Ce programme vise à compléter la connaissance de la civilisation angkorienne par
le biais de l'étude morphologique et historique de l'occupation de son
territoire. Il relève de deux échelles d'analyse distinctes mais étroitement
liées, du temple à son insertion dans la cité et de celle-ci dans son territoire
environnant :
- le temple et ses abords : les recherches concernent trois zones et trois
périodes différentes représentatives de modalités d'installations significatives
(les temples de Roluos au IXe siècle - Bakong, Prah Ko, etc. ; les fondations
principales du règne de Rajendravarman durant la seconde moitié du Xe siècle -
Mebon oriental, Pre Rup et Bat Chum ;
les terrasses royales
d'Angkor Thom, XIIe-XIIIe siècles).
- des temples au
marquage du territoire angkorien : cette étude consiste, grâce à une
méthodologie associant télédétection et prospection et à travers la réalisation
d'une nouvelle cartographie archéologique, à développer les connaissances dans
les domaines relatifs à la densité de l'occupation du sol, aux schémas
d'aménagements hydrauliques et à leur évolution et enfin à l'environnement
agraire et non religieux des grands ensembles monumentaux qui jalonnent le site
d'Angkor.
L'étude de la zone Sud a déjà permis de proposer des hypothèses d'organisation
agricole en aval des baray. Cette recherche touche désormais la zone au nord
d'Angkor, l'aire qui s'étend à l'est de Roluos, et la région à l'ouest de Puok.

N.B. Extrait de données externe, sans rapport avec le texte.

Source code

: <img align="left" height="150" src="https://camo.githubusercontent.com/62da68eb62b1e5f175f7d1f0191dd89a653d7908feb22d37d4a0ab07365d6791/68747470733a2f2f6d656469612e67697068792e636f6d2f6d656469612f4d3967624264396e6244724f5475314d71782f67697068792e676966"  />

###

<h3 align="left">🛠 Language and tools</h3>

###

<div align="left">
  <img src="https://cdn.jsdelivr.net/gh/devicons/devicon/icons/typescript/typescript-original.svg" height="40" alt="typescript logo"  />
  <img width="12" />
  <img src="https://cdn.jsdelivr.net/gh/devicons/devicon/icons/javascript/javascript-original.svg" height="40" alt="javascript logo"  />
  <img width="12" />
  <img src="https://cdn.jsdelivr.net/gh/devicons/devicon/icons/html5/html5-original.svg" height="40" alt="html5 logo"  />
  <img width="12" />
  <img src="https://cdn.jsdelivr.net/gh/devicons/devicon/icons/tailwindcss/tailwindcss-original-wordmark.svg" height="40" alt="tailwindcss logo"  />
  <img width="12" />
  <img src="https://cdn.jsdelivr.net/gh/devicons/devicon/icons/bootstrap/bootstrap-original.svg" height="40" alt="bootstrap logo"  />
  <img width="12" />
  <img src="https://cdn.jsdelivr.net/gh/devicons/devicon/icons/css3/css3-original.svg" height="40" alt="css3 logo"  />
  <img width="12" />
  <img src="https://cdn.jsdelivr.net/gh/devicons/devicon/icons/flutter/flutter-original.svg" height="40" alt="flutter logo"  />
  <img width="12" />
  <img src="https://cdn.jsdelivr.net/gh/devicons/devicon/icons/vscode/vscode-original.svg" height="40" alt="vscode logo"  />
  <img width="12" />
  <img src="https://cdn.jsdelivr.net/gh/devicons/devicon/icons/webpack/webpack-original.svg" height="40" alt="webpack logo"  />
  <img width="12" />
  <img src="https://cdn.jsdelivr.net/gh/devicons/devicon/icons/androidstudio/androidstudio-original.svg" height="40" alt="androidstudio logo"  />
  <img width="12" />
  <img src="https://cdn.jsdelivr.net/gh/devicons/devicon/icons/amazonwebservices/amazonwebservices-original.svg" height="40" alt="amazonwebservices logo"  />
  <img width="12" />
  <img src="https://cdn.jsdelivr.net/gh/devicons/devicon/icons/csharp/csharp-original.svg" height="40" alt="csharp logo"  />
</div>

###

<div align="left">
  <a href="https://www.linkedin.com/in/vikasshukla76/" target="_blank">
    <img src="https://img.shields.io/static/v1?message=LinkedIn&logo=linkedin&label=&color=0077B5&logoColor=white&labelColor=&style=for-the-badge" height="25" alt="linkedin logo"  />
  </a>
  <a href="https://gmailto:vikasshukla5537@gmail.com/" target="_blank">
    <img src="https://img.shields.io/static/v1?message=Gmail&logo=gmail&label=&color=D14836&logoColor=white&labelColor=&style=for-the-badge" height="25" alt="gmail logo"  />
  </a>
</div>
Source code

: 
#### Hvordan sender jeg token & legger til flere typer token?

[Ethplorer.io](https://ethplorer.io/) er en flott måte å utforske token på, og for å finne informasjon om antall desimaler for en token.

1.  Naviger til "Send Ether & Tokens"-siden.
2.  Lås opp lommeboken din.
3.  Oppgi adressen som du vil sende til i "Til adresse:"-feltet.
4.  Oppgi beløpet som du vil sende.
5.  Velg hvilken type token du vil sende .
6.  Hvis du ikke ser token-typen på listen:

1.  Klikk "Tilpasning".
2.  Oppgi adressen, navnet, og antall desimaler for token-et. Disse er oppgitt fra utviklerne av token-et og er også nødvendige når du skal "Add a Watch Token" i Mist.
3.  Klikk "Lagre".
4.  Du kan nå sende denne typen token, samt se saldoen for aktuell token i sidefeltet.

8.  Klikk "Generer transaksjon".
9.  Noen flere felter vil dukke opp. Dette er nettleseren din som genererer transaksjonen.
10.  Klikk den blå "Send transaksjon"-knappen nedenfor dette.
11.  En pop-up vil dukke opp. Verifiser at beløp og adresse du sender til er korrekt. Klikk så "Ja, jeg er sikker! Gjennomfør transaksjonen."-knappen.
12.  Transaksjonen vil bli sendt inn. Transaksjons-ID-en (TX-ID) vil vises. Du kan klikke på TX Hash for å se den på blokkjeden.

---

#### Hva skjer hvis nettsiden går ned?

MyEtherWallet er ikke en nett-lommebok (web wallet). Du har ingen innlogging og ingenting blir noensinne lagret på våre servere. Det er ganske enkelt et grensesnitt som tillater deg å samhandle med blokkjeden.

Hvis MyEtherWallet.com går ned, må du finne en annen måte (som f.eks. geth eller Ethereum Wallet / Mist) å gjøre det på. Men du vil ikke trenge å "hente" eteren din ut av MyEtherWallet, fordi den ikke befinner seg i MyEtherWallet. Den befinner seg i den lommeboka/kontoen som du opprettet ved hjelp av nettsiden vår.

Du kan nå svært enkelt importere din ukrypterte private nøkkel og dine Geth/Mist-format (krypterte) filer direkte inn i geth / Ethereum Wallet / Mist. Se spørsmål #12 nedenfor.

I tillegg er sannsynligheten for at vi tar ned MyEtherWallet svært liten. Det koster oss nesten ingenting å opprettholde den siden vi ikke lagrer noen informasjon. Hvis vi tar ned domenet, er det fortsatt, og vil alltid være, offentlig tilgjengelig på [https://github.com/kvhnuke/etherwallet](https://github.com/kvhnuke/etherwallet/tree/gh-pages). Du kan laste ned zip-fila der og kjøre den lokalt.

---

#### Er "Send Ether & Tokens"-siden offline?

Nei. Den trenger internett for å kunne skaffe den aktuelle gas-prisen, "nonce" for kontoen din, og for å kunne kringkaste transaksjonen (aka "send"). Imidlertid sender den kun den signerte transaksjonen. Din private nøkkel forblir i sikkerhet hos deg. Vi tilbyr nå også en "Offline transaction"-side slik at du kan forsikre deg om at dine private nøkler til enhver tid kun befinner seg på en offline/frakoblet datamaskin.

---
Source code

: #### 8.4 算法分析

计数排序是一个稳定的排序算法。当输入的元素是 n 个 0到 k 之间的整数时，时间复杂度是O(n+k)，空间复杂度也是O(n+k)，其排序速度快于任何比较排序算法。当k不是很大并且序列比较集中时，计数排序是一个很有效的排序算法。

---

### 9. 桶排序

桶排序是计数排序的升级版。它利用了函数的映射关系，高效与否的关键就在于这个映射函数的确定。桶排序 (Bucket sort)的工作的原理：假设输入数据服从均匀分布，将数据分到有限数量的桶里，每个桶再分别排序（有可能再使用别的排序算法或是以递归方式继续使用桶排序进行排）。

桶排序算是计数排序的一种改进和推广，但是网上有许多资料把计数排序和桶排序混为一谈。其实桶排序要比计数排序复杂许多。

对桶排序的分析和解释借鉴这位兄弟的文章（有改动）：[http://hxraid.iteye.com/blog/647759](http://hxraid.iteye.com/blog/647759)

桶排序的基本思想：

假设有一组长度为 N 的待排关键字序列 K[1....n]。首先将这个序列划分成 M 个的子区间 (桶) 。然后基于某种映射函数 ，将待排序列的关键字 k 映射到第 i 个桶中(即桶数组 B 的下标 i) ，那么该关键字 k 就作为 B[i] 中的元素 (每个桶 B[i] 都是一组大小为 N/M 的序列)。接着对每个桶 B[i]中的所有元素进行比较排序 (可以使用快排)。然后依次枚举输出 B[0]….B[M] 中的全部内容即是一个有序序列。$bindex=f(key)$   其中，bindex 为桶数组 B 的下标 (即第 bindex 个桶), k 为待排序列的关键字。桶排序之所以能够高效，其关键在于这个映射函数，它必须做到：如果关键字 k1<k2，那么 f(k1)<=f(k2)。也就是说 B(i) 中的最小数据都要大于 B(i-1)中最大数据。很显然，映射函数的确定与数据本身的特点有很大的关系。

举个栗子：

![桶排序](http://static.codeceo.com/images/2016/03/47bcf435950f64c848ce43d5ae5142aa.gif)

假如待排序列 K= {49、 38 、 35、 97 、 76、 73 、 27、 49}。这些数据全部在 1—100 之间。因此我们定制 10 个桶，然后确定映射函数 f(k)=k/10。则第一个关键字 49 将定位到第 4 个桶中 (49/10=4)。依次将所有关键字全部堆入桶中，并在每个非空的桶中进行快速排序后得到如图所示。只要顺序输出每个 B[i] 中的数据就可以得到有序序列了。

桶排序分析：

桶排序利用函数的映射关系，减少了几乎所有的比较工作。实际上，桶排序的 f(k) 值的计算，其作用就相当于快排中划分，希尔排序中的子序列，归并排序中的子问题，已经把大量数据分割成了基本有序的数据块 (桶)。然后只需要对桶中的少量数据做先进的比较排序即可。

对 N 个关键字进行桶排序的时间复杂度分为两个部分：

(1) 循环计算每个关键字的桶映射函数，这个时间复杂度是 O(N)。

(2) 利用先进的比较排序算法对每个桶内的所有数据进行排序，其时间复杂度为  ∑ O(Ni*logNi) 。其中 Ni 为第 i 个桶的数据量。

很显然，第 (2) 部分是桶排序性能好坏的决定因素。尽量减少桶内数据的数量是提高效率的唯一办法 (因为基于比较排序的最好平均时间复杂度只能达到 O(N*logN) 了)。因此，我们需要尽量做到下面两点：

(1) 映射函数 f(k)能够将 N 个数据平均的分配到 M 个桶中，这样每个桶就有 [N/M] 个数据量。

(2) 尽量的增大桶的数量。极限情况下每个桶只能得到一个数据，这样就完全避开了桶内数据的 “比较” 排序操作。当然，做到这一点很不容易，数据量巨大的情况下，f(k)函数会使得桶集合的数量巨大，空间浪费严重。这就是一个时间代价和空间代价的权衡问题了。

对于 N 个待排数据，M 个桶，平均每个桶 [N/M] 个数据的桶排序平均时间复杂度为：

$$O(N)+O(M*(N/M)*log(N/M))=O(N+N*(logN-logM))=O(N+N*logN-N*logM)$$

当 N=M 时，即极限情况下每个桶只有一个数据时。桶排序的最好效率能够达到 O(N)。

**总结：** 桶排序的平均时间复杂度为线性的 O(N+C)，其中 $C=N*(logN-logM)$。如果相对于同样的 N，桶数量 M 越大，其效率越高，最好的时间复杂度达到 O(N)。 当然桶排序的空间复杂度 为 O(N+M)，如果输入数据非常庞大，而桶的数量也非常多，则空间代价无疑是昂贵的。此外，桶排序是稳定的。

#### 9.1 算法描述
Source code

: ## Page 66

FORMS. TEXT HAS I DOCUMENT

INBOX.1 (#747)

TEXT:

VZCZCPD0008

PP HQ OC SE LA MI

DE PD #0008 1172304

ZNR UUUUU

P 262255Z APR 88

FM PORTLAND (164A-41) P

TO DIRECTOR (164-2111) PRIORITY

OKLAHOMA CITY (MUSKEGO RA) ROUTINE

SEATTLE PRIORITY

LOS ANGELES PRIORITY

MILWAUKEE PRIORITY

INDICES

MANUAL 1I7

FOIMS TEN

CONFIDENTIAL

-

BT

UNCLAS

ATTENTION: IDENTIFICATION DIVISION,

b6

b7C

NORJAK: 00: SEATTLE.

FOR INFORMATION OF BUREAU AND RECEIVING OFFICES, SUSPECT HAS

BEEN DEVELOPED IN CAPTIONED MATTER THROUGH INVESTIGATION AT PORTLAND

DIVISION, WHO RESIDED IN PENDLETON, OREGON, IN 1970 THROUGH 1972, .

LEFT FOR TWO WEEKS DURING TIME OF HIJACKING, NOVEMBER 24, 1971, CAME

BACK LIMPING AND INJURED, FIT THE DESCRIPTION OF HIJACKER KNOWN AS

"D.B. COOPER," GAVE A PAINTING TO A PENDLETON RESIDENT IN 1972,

Il ne s'agit pas ici d'étendre cette méthodologie à l'ensemble du Cambodge mais,
à travers quelques cas particuliers, de dégager les permanences des principes
d'aménagement du territoire et les variations propres à des contextes distincts.
4. Le temple dans l'empire. Les marches du royaume
Bruno Bruguier
La dernière proposition
conduit à une interrogation plus large sur les implantations religieuses dans
l'empire khmer. Ce travail est consécutif aux travaux de cartographie
archéologique qui ont été entrepris depuis deux ans pour aboutir à un inventaire
et à des cartes de l'empire khmer à différentes périodes de son développement.
L'étude de la répartition spatiale des temples dans l'empire khmer a consisté à
répertorier tous les sites khmers du Cambodge, avec leur localisation
géographique et leurs caractéristiques principales. A chaque site est associé un
ensemble d'informations (bibliographie, base de données photographiques,
répertoires épigraphiques, etc.) qui sont placées en réseau pour être traitées
selon des critères variables : chronologiques, religieux ou thématiques.
La répartition des sites dans le royaume peut alors être visualisée, sur des
fonds de cartes informatisés grâce à l'utilisation d'un logiciel de cartographie
qui traite également les données selon des critères topographiques,
géographiques ou administratifs.
A terme, le programme présente un double objectif. Il participe tout d'abord à
la protection des sites archéologiques, par la mise en place d'un inventaire. Il
permet aussi une analyse spatiale de la civilisation cambodgienne aux
différentes périodes de son évolution et en particulier entre le VIIe et le XIVe
siècle.
La constitution des différentes bases de données archéologiques s'est appuyée
sur le dépouillement des inventaires et des publications scientifiques sur le
Cambodge. Elle a abouti à l'établissement d'une Bibliographie du Cambodge
ancien publiée aux presses de l'EFEO (1999).
Il s'agit désormais de poursuivre l'analyse des phases de développement de la
civilisation khmère dans les pays limitrophes du Cambodge actuel sur lesquels
s'est autrefois étendu l'empire angkorien. C'est dans cette optique que la
saisie des données concernant la Thaïlande a été entreprise, que des contacts
avec des collègues thaïlandais ont été noués et qu'un stagiaire pourrait être
hébergé à l'université de Silpakorn.